A poor attempt at structural reforms by a shy Japanese government that apparently didn’t want political risks ahead of upcoming elections was the proximate cause: absence of reforms would render future growth prospects for Japan non-existent, and thereby increase the credit (default) risk of the Japanese government; with rising US bond yields, there was a significant expansion of bond yields in Japan.

Yes, that word again – default. Coming on the back of sharply higher Japanese growth figures, this rise in bond yields was a bit of a head scratcher as it appears to have occurred for the “wrong” reasons, ie not a fear of inflation or a reversal of the Bank of Japan’s QE but rather a rise in long-term credit risks of the country.

China and India

Then there is the blowout in Chinese local borrowing rates. The reason it is confusing is that macro data has been decidedly soft in recent months, particularly on the trade and manufacturing fronts. With an apparent cooling of real estate prices also underway, why then would interbank rates go up?

This one appears structural: despite a banking system that has some of the world’s best deposit-to-asset ratios, a series of restrictions on “shadow banking” – finance by non-bank participants usually in sectors of the economy that are not favored by the government (eg real estate) have helped to create strong demand for bank lending. Essentially, these finance companies borrow from banks and lend to the unsavory sectors.

Government tightening of this leakage from the banking system has been the immediate driver of higher interest rates, with a near 4% expansion in the interbank reference rates putting paid to a number of finance companies and causing severe disruption to asset markets.

Across the Himalayas, the Indian rupee has taken a beating, falling to 60 rupees against the US dollar, having started the year around 53 rupees. Fears of lower economic growth, corruption scandals that have dented foreign investor confidence and failed reform attempts all lie at the heart of the reversal in the Indian currency.

With a mounting import bill and elections next year that would likely increase populist measures by the government, foreign investors did not want to wait around. Lower growth expectations around the world also remove the optionality premiums that countries like India enjoy in their asset prices. Ergo, falling asset prices that cause further falls in the currency.

Gold

Then there is gold. The basic argument for gold prices to fall appears to be that QE programs would stop, thereby helping to reduce random money creation and with it, much of the demand for gold. However, as we have seen above, fears of government credit risk appear to be rising not falling at the current juncture, so why then would gold – which usually benefits from situations where government bonds fall due to credit concerns – fall in price now?
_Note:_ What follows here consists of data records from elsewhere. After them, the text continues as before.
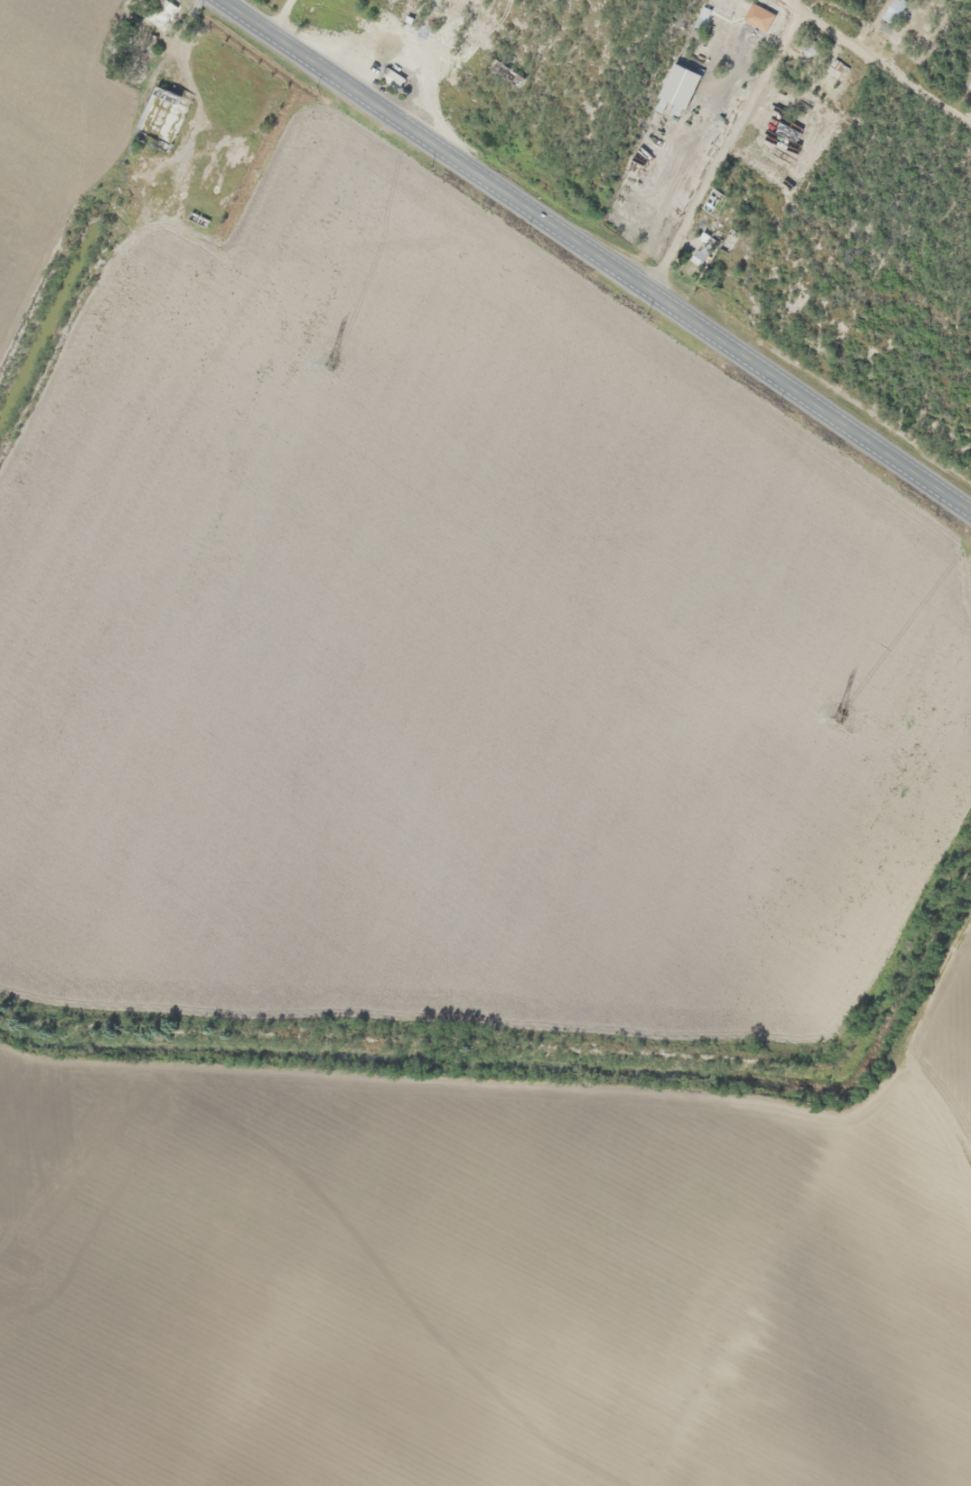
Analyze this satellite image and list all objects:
road: (880, 62)
road: (600, 253)
power tower: (334, 366)
power tower: (840, 718)

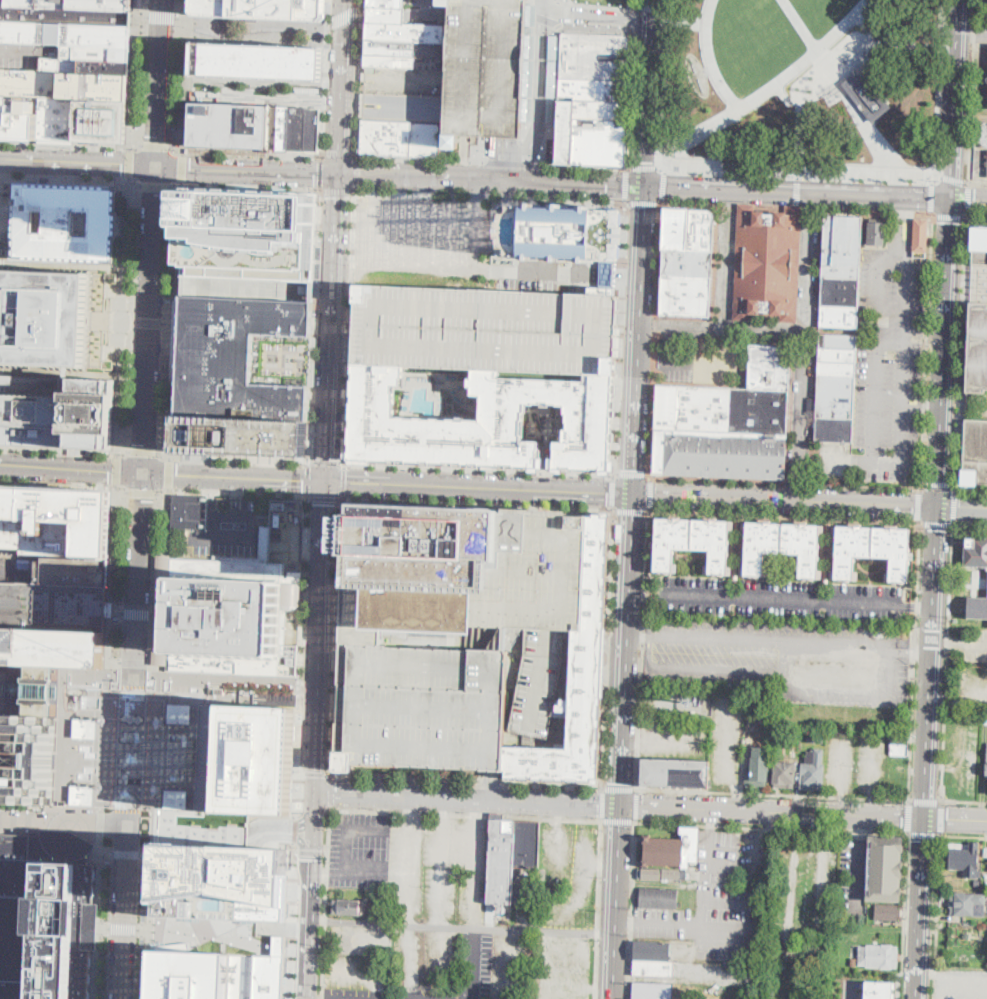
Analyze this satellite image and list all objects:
building: (73, 4)
road: (490, 4)
road: (597, 4)
road: (634, 4)
building: (985, 4)
road: (526, 5)
road: (541, 8)
building: (263, 9)
road: (508, 9)
road: (510, 9)
road: (426, 12)
building: (65, 15)
road: (597, 15)
road: (345, 16)
road: (142, 17)
road: (542, 17)
road: (161, 18)
road: (633, 18)
road: (182, 19)
road: (690, 22)
road: (509, 28)
road: (649, 28)
parking lot: (985, 29)
road: (668, 30)
building: (30, 31)
road: (257, 31)
road: (974, 32)
building: (96, 34)
building: (398, 36)
road: (869, 42)
fountain: (853, 49)
building: (96, 52)
road: (710, 57)
road: (555, 58)
building: (257, 62)
building: (89, 66)
building: (485, 69)
parking lot: (485, 69)
road: (523, 72)
road: (134, 75)
building: (985, 76)
road: (185, 77)
road: (359, 78)
road: (326, 80)
road: (669, 82)
road: (773, 82)
building: (29, 83)
road: (160, 83)
building: (74, 85)
road: (486, 85)
road: (842, 85)
building: (109, 86)
park: (805, 86)
road: (343, 87)
road: (507, 87)
road: (971, 91)
road: (936, 92)
road: (255, 93)
road: (649, 93)
building: (591, 96)
building: (866, 96)
road: (630, 98)
road: (957, 100)
road: (539, 104)
road: (394, 107)
building: (19, 116)
building: (56, 118)
building: (101, 119)
road: (800, 122)
building: (229, 125)
building: (271, 127)
building: (283, 127)
building: (297, 128)
building: (311, 129)
building: (981, 134)
building: (385, 136)
building: (424, 138)
road: (70, 144)
road: (154, 146)
road: (244, 150)
road: (339, 154)
road: (419, 159)
road: (471, 159)
road: (504, 159)
traffic signals: (646, 160)
road: (78, 163)
road: (131, 163)
road: (509, 163)
traffic signals: (157, 166)
road: (582, 166)
road: (646, 166)
road: (182, 167)
road: (803, 168)
road: (248, 171)
road: (357, 172)
traffic signals: (315, 174)
road: (321, 175)
traffic signals: (362, 177)
road: (422, 179)
road: (953, 179)
road: (71, 182)
road: (663, 183)
road: (977, 183)
road: (574, 185)
road: (626, 185)
road: (155, 186)
traffic signals: (620, 187)
road: (244, 188)
road: (478, 189)
traffic signals: (678, 189)
road: (336, 191)
road: (797, 193)
road: (798, 195)
traffic signals: (340, 196)
road: (488, 196)
road: (967, 196)
road: (931, 198)
traffic signals: (919, 199)
road: (643, 202)
road: (969, 202)
traffic signals: (975, 202)
road: (800, 208)
road: (951, 216)
road: (976, 217)
road: (897, 221)
building: (64, 222)
traffic signals: (951, 222)
building: (675, 228)
building: (700, 229)
building: (559, 231)
building: (877, 232)
building: (920, 233)
parking lot: (429, 240)
building: (828, 240)
building: (847, 241)
building: (248, 245)
building: (979, 245)
road: (384, 250)
park: (246, 254)
road: (658, 259)
road: (729, 259)
building: (687, 262)
road: (809, 262)
road: (69, 263)
building: (768, 263)
building: (840, 271)
road: (573, 274)
building: (608, 274)
road: (573, 284)
building: (840, 291)
building: (686, 294)
road: (628, 310)
road: (124, 315)
building: (839, 316)
building: (43, 318)
road: (176, 318)
building: (97, 319)
road: (150, 319)
park: (112, 320)
road: (149, 322)
road: (655, 323)
road: (348, 325)
road: (314, 327)
road: (722, 327)
road: (333, 328)
building: (486, 328)
parking lot: (486, 328)
road: (866, 332)
road: (619, 338)
road: (342, 340)
building: (838, 340)
road: (638, 341)
road: (960, 349)
building: (978, 349)
road: (877, 350)
road: (924, 352)
road: (943, 352)
building: (837, 353)
building: (236, 358)
park: (281, 360)
road: (665, 362)
parking lot: (676, 365)
building: (769, 366)
building: (837, 367)
road: (63, 372)
parking lot: (884, 373)
road: (901, 385)
building: (836, 395)
road: (651, 403)
building: (667, 405)
road: (804, 406)
road: (921, 406)
building: (704, 407)
building: (759, 409)
building: (56, 412)
building: (484, 421)
fountain: (546, 422)
building: (835, 428)
park: (545, 429)
building: (241, 435)
road: (143, 450)
road: (64, 451)
building: (720, 452)
building: (975, 452)
road: (232, 459)
road: (325, 463)
road: (72, 469)
road: (478, 469)
traffic signals: (633, 469)
road: (117, 470)
road: (168, 473)
traffic signals: (144, 474)
road: (632, 475)
road: (235, 477)
road: (308, 480)
road: (725, 480)
traffic signals: (303, 481)
road: (922, 481)
road: (343, 482)
road: (939, 482)
traffic signals: (347, 483)
road: (64, 484)
road: (860, 485)
road: (479, 488)
road: (140, 490)
road: (970, 490)
road: (800, 491)
road: (613, 492)
traffic signals: (608, 493)
road: (648, 493)
road: (230, 494)
traffic signals: (656, 495)
road: (785, 498)
road: (324, 499)
road: (236, 501)
traffic signals: (327, 504)
traffic signals: (914, 504)
road: (918, 504)
building: (278, 505)
road: (477, 505)
traffic signals: (960, 506)
road: (962, 506)
road: (213, 507)
road: (954, 507)
road: (630, 509)
building: (190, 512)
road: (783, 513)
building: (55, 520)
road: (938, 523)
road: (970, 523)
building: (738, 525)
park: (474, 528)
building: (829, 529)
traffic signals: (938, 529)
fountain: (483, 531)
parking lot: (229, 532)
road: (218, 536)
building: (693, 543)
building: (783, 547)
building: (873, 551)
building: (976, 551)
building: (986, 568)
building: (72, 569)
building: (736, 571)
building: (471, 574)
parking lot: (471, 574)
building: (826, 576)
building: (291, 589)
road: (645, 593)
road: (332, 597)
parking lot: (780, 598)
road: (782, 599)
road: (918, 606)
building: (976, 606)
building: (162, 608)
road: (117, 612)
road: (136, 613)
road: (155, 614)
building: (225, 617)
building: (53, 624)
fountain: (357, 627)
road: (321, 637)
road: (336, 638)
road: (861, 642)
road: (942, 643)
parking lot: (969, 643)
road: (969, 643)
road: (109, 647)
road: (608, 647)
road: (649, 648)
road: (642, 649)
road: (626, 650)
road: (911, 650)
road: (914, 656)
parking lot: (784, 658)
road: (299, 659)
road: (946, 661)
road: (932, 662)
road: (133, 663)
road: (514, 669)
road: (715, 669)
road: (541, 670)
road: (566, 671)
road: (586, 671)
road: (613, 673)
road: (228, 678)
building: (538, 680)
parking lot: (538, 680)
parking lot: (968, 681)
building: (576, 682)
road: (940, 683)
road: (968, 683)
road: (54, 688)
building: (53, 690)
building: (420, 706)
parking lot: (420, 706)
building: (179, 712)
building: (984, 718)
building: (84, 727)
road: (131, 736)
building: (815, 737)
road: (663, 738)
parking lot: (675, 740)
building: (790, 740)
parking lot: (726, 741)
building: (29, 743)
road: (154, 745)
building: (899, 745)
road: (129, 746)
park: (129, 747)
road: (962, 752)
fountain: (169, 756)
parking lot: (961, 756)
road: (728, 758)
building: (250, 760)
building: (758, 762)
parking lot: (861, 764)
road: (937, 764)
road: (842, 766)
road: (870, 766)
building: (813, 771)
building: (986, 771)
road: (303, 773)
road: (318, 773)
building: (676, 773)
building: (785, 774)
road: (962, 778)
road: (466, 780)
traffic signals: (620, 782)
road: (488, 784)
road: (619, 786)
road: (331, 791)
road: (773, 792)
traffic signals: (337, 793)
building: (82, 794)
building: (175, 798)
road: (466, 798)
road: (925, 799)
road: (964, 801)
road: (601, 802)
road: (636, 804)
road: (841, 804)
traffic signals: (596, 805)
road: (870, 805)
road: (56, 806)
road: (71, 807)
traffic signals: (642, 807)
road: (447, 810)
road: (465, 812)
road: (771, 813)
road: (908, 816)
road: (25, 817)
road: (940, 817)
traffic signals: (902, 818)
road: (89, 819)
road: (617, 819)
traffic signals: (947, 820)
road: (955, 820)
road: (101, 821)
road: (292, 824)
traffic signals: (294, 825)
road: (770, 827)
road: (296, 831)
road: (923, 834)
road: (281, 835)
road: (963, 835)
road: (557, 836)
traffic signals: (925, 839)
building: (672, 849)
road: (124, 852)
road: (297, 852)
road: (312, 853)
parking lot: (365, 854)
building: (511, 856)
traffic signals: (311, 859)
building: (967, 861)
road: (474, 862)
road: (858, 864)
building: (885, 868)
parking lot: (444, 869)
road: (617, 869)
road: (445, 873)
road: (709, 873)
building: (663, 875)
parking lot: (561, 879)
building: (224, 882)
road: (730, 889)
road: (309, 895)
parking lot: (804, 895)
building: (658, 896)
road: (325, 902)
building: (967, 903)
parking lot: (711, 905)
building: (351, 907)
road: (596, 908)
road: (922, 908)
parking lot: (46, 909)
road: (631, 909)
parking lot: (216, 912)
building: (887, 912)
building: (45, 914)
road: (904, 916)
road: (97, 917)
road: (936, 917)
road: (297, 919)
road: (660, 921)
road: (461, 926)
road: (288, 927)
road: (103, 928)
road: (122, 929)
road: (139, 930)
road: (149, 930)
road: (262, 935)
road: (731, 935)
building: (967, 935)
building: (281, 945)
building: (684, 946)
road: (442, 948)
road: (291, 950)
road: (802, 950)
parking lot: (418, 955)
building: (878, 956)
building: (653, 959)
road: (412, 961)
building: (853, 961)
building: (561, 962)
road: (476, 963)
road: (511, 963)
road: (612, 965)
parking lot: (550, 967)
road: (370, 971)
building: (216, 975)
building: (881, 986)
building: (653, 990)
road: (852, 990)
building: (771, 991)
parking lot: (399, 994)
building: (880, 995)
Firstly, there is the aspect of funds and individuals selling whatever they can in order to improve their liquidity. Gold in that sense remains attractive. The decline in the Indian rupee for example has made more Indians want to hedge imported inflation which has been done through rising purchases and imports of gold. However, those purchases have not been enough to offset the sales by finance houses in the rest of Asia as they counter increased domestic interest rates and higher liquidity demands.
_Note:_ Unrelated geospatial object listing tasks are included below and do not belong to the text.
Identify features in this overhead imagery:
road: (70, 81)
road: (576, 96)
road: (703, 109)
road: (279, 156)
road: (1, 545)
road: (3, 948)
Secondly, gold is still being sold by major central banks as they need to diminish the commodity’s attraction for anyone considering alternatives to the existing monetary system. That disconnect between physical holdings of gold and the price swings of paper gold is therefore another indication of such intervention.

Conclusion

What appears on the face of it to be a broad-based macro sell-off appears on closer examination to have more subtle variations and colorations in terms of what may be driving the process: increased government risks, demand for liquidity and a good old-fashioned “bank runs” are all part of the adjustment process as the “QE Coyote” phase begins for global asset markets.